Text provided ▸
- - - - - - -

An investor in one of the Premier funds declared: " the proper authorities need to investigate this fiasco both in the UK and the USA. Sadly this mess will be quite difficult to clear up given the overly complex structure of these businesses and funds. People investing in what they thought would be profitable, eco-friendly and socially responsible ventures are being swindled".

Wednesday, 18 January 2017

A four-penny one for NES creditors

by EWAN LAMB

Unsecured creditors of New Earth Solutions Group, the waste management company chosen by Borders councillors for a £65 million development at Galashiels, have been told they could end up with as little as 4p in the £ following the dramatic collapse of the business.

And a new report from joint administrators reveals that NES did not have sufficient cash to maintain and upgrade its existing equipment, so had the Easter Langlee treatment plant been delivered, the Group may have been unable to afford to operate it.

Scottish Borders Council has claimed on more than one occasion that it carried out proper checks on NES before and after awarding the contract which cost local taxpayers at least £2.5 million prior to the entire house of cards crashing down in disarray. No-one within the local authority has been held to account, and the losses were blithely written off without explanation or apology.

The gradual disclosure of the flawed decisions taken by elected members suggests their attempts at so-called due diligence fell way short of the required standard. Had losses of this magnitude been chalked up in the private sector then undoubtedly heads would have rolled.

The 32-page progress report on the administration of NES Group from insolvency specialists Duff & Phelps heralds extremely bad news for the scores of unsecured creditors who were owed an estimated £9.169 million. A maximum of only £600,000 is available to meet their claims.

In a section explaining why it was decided not to trade the business, the document states: "The Group generated insufficient cash to service its secured debt and was in default in respect of its lending facilities.

"The Group generated insufficient cash to invest in the desired level of Capital Expenditure required to maintain and upgrade the equipment held by the company and therefore the quality of its assets were deteriorating. No new borrowing was available due to the insolvent position of the Group balance sheet and the current lender's inability to invest due to its precarious financial position".

That 'current lender' just happened to be Manx-based New Earth Recycling & Renewables [Infrastructure] PLC - known as NERR - which had been nominated as funders for the Galashiels project after more due diligence by the local authority. NERR managed to string SBC along for three costly years without ever coming up with any cash.

NERR is now in the process of being liquidated on the Isle of Man with a forecast that investors and shareholders will get nothing back.

The report says NES Group also owed the Co-op Bank £41.8 million and NERR in excess of £39 million when administrators Duff & Phelps were appointed last June. Again, SBC appears to have been unaware that NES was teetering on the edge of insolvency while their vital waste management contract was still 'live', but going nowhere.

Administrators estimate outstanding creditors are likely to receive a dividend of "approximately 4p to 8p in the £".

- - - - - - -

Material provided ▸
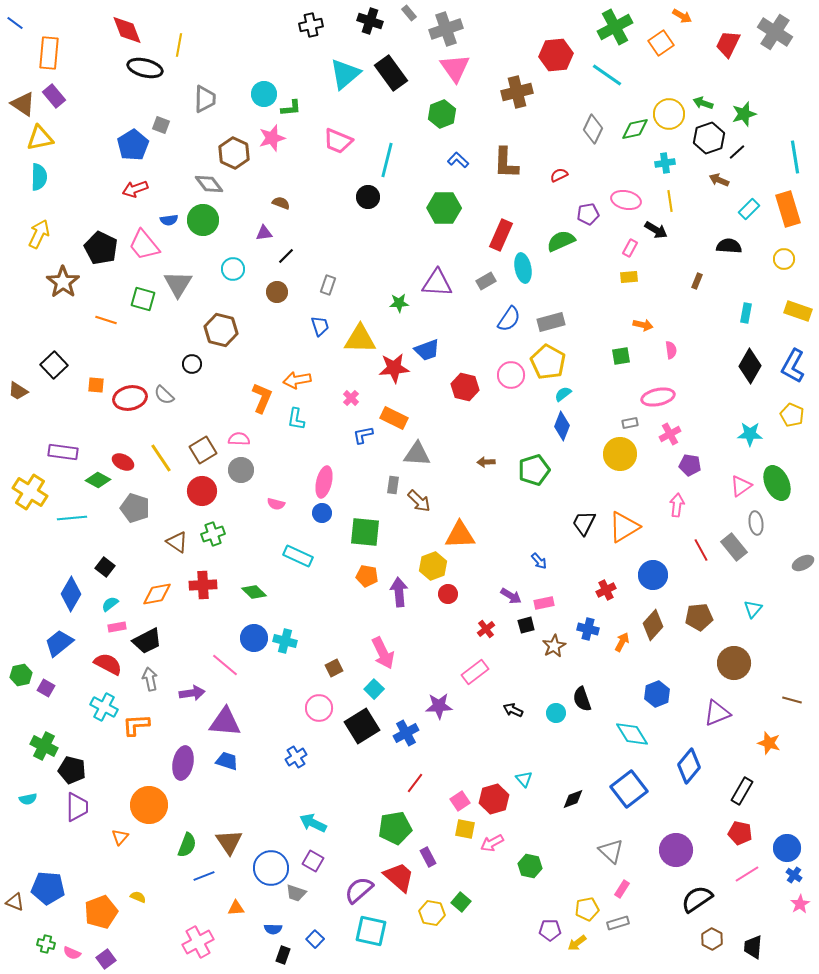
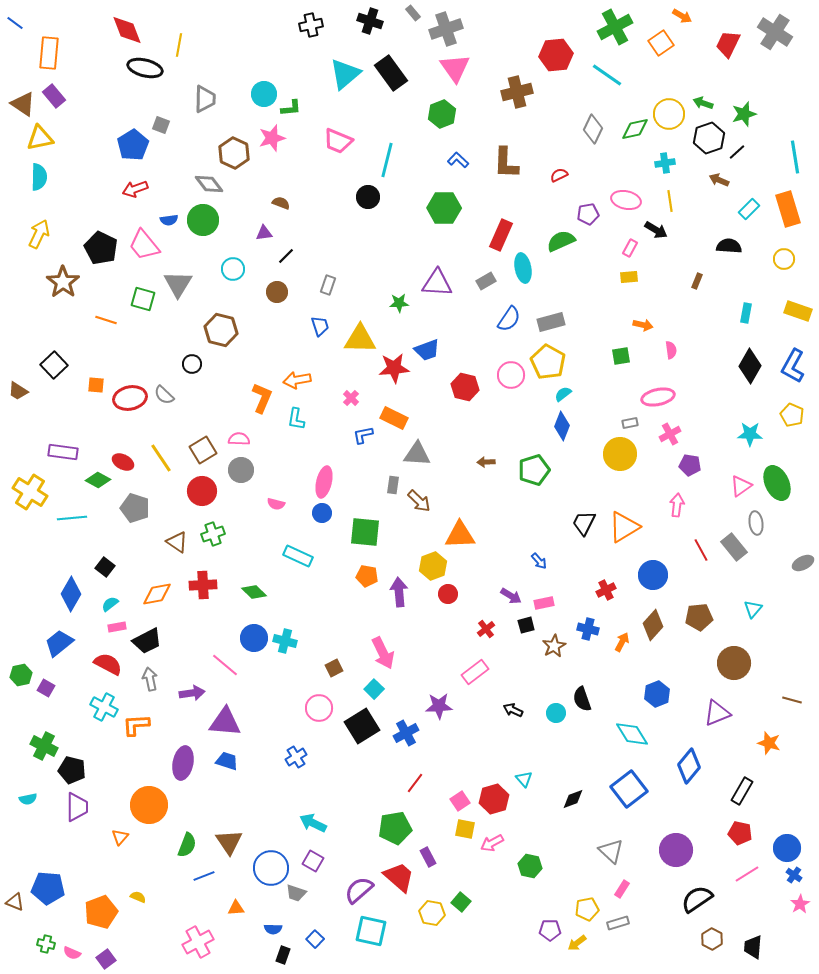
gray rectangle at (409, 13): moved 4 px right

- - - - - - -

What you will do ▸
**A)** In the article on New Earth Solutions Group's collapse, how much is available at most to meet the unsecured creditors' claims?
**B)** Continue the article about the New Earth Solutions Group collapse, picking up after its last sentence.
The data has no connection to the article.

Responses for each task ▸
**A)** A maximum of only £600,000.

**B)**
The report adds: "The Joint Administrators have filed a report with DBEIS (Department for Business Energy and Industrial Strategy) concerning the conduct of all directors of the Group that served in the three year period prior to the administrator's appointment. The content of this report is confidential".

NES Group is expected to be dissolved once the administration is completed within the next six months.

FOOTNOTE - New Earth Solutions (Scottish Borders) Ltd., the NES subsidiary specially set up to deliver the Easter Langlee treatment facility is also expected to be consigned to the dustbin of industrial history within a matter of weeks.

Papers filed at the Register of Companies show all directors of the company have resigned, accounts which should have been lodged with the authorities by October 29th last year have never been submitted.

The Registrar has issued a warning notice indicating the company will be compulsorily struck off the Register. Perhaps a fitting end for such a disastrous liaison between council and contractor which has cost the Borders dear, both financially and environmentally, and has heaped opprobrium on the region's elected representatives.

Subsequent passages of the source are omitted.